**Exercise directions:** Reproduce every line of the listing below word for word, keeping each line and its order unchanged.

§

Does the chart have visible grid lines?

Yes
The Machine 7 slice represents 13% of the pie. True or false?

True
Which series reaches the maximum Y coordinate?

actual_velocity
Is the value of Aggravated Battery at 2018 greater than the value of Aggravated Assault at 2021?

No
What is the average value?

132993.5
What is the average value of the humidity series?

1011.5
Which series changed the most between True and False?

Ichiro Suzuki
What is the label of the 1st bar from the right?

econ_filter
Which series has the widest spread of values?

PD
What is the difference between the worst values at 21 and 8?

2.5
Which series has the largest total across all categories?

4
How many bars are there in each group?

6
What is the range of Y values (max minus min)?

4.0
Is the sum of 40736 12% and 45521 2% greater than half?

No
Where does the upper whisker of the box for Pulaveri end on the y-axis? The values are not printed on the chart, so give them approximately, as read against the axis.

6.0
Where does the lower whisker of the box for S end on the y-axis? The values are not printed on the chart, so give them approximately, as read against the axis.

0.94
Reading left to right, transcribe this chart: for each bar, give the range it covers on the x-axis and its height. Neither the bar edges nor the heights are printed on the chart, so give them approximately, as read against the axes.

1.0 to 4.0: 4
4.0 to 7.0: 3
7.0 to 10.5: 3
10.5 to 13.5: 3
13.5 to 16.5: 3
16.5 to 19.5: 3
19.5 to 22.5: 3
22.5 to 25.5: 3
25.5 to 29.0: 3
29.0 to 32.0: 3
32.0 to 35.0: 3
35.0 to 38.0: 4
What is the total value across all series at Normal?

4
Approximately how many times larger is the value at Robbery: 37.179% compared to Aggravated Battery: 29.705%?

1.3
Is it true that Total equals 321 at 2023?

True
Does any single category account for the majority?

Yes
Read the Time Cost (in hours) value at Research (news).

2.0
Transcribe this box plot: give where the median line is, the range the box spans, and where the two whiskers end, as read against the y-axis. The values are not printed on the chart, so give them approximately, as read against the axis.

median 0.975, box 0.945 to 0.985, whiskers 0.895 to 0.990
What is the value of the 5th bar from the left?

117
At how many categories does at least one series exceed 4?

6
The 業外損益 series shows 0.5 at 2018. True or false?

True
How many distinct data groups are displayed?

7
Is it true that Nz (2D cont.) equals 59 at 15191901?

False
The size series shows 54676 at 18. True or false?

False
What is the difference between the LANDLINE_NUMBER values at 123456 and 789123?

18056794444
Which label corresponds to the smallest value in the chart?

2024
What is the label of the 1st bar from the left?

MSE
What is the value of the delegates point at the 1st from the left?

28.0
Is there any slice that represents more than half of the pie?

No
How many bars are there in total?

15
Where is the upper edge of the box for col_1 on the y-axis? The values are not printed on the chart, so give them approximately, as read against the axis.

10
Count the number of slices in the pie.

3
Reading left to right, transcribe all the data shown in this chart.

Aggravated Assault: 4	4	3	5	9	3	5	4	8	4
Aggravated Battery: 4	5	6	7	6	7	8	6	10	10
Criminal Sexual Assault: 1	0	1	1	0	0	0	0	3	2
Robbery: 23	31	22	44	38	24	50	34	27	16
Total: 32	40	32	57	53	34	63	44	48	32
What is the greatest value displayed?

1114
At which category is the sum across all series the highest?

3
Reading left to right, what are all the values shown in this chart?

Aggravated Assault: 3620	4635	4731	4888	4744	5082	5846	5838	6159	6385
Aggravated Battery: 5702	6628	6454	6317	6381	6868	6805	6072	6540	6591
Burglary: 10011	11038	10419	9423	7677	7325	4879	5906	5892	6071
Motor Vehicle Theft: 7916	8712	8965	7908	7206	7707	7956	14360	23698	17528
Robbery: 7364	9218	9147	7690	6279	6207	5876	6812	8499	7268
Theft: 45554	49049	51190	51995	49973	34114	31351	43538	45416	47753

§

**Expected answer:**
Does the chart have visible grid lines?

Yes
The Machine 7 slice represents 13% of the pie. True or false?

True
Which series reaches the maximum Y coordinate?

actual_velocity
Is the value of Aggravated Battery at 2018 greater than the value of Aggravated Assault at 2021?

No
What is the average value?

132993.5
What is the average value of the humidity series?

1011.5
Which series changed the most between True and False?

Ichiro Suzuki
What is the label of the 1st bar from the right?

econ_filter
Which series has the widest spread of values?

PD
What is the difference between the worst values at 21 and 8?

2.5
Which series has the largest total across all categories?

4
How many bars are there in each group?

6
What is the range of Y values (max minus min)?

4.0
Is the sum of 40736 12% and 45521 2% greater than half?

No
Where does the upper whisker of the box for Pulaveri end on the y-axis? The values are not printed on the chart, so give them approximately, as read against the axis.

6.0
Where does the lower whisker of the box for S end on the y-axis? The values are not printed on the chart, so give them approximately, as read against the axis.

0.94
Reading left to right, transcribe this chart: for each bar, give the range it covers on the x-axis and its height. Neither the bar edges nor the heights are printed on the chart, so give them approximately, as read against the axes.

1.0 to 4.0: 4
4.0 to 7.0: 3
7.0 to 10.5: 3
10.5 to 13.5: 3
13.5 to 16.5: 3
16.5 to 19.5: 3
19.5 to 22.5: 3
22.5 to 25.5: 3
25.5 to 29.0: 3
29.0 to 32.0: 3
32.0 to 35.0: 3
35.0 to 38.0: 4
What is the total value across all series at Normal?

4
Approximately how many times larger is the value at Robbery: 37.179% compared to Aggravated Battery: 29.705%?

1.3
Is it true that Total equals 321 at 2023?

True
Does any single category account for the majority?

Yes
Read the Time Cost (in hours) value at Research (news).

2.0
Transcribe this box plot: give where the median line is, the range the box spans, and where the two whiskers end, as read against the y-axis. The values are not printed on the chart, so give them approximately, as read against the axis.

median 0.975, box 0.945 to 0.985, whiskers 0.895 to 0.990
What is the value of the 5th bar from the left?

117
At how many categories does at least one series exceed 4?

6
The 業外損益 series shows 0.5 at 2018. True or false?

True
How many distinct data groups are displayed?

7
Is it true that Nz (2D cont.) equals 59 at 15191901?

False
The size series shows 54676 at 18. True or false?

False
What is the difference between the LANDLINE_NUMBER values at 123456 and 789123?

18056794444
Which label corresponds to the smallest value in the chart?

2024
What is the label of the 1st bar from the left?

MSE
What is the value of the delegates point at the 1st from the left?

28.0
Is there any slice that represents more than half of the pie?

No
How many bars are there in total?

15
Where is the upper edge of the box for col_1 on the y-axis? The values are not printed on the chart, so give them approximately, as read against the axis.

10
Count the number of slices in the pie.

3
Reading left to right, transcribe all the data shown in this chart.

Aggravated Assault: 4	4	3	5	9	3	5	4	8	4
Aggravated Battery: 4	5	6	7	6	7	8	6	10	10
Criminal Sexual Assault: 1	0	1	1	0	0	0	0	3	2
Robbery: 23	31	22	44	38	24	50	34	27	16
Total: 32	40	32	57	53	34	63	44	48	32
What is the greatest value displayed?

1114
At which category is the sum across all series the highest?

3
Reading left to right, what are all the values shown in this chart?

Aggravated Assault: 3620	4635	4731	4888	4744	5082	5846	5838	6159	6385
Aggravated Battery: 5702	6628	6454	6317	6381	6868	6805	6072	6540	6591
Burglary: 10011	11038	10419	9423	7677	7325	4879	5906	5892	6071
Motor Vehicle Theft: 7916	8712	8965	7908	7206	7707	7956	14360	23698	17528
Robbery: 7364	9218	9147	7690	6279	6207	5876	6812	8499	7268
Theft: 45554	49049	51190	51995	49973	34114	31351	43538	45416	47753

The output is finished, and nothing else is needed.